Let the design decide. A cohort or RCT lets you observe the risk of the outcome in each exposure group, so you can and should compute the risk ratio (and risk difference). A case-control study samples on the outcome, so risk is not observable and you must use the odds ratio. Reporting an OR from cohort data is a common slip the exam tests for.
Why does the odds ratio overstate the risk ratio?
The OR always sits further from the null (1) than the RR, and the gap grows as the outcome becomes more common. When the outcome is rare (say under ~10%), the odds and the risk are close, so OR ≈ RR — the rare-disease assumption.
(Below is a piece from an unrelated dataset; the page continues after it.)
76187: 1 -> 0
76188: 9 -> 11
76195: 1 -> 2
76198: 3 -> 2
For common outcomes that approximation breaks down and the OR can badly exaggerate the effect.
What's the difference between a ratio measure and an absolute measure?
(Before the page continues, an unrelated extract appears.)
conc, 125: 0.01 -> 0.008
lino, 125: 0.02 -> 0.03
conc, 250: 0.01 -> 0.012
A ratio measure (RR, OR) says how many times more likely the outcome is — it is about relative strength and has a null of 1. An absolute measure (RD) says how many extra cases per head — it is about public-health impact and has a null of 0. A large RR on a rare outcome can still mean a tiny RD; the exam wants both the relative and the absolute reading.
What is the number needed to treat?
NNT = 1/RD (rounded up). If a treatment cuts risk by an absolute 5 percentage points (RD = 0.05), you must treat 1/0.05 = 20 people to prevent one extra bad outcome. For a harmful exposure the same arithmetic gives the number needed to harm. A small NNT signals a large absolute benefit; a large NNT, a marginal one.
Exam move
Make the 2×2 your first stroke on every association question: lay out a, b, c, d, label the design, then pick the measure it licenses (cohort/RCT → RR & RD, case-control → OR). Compute both a ratio and an absolute measure when you can, because examiners reward the contrast. Know the null values cold (RR/OR = 1, RD = 0), remember the OR exaggerates when the outcome is common, and practise NNT = 1/RD and the attributable fractions. Above all, never report an odds ratio where the design handed you a risk.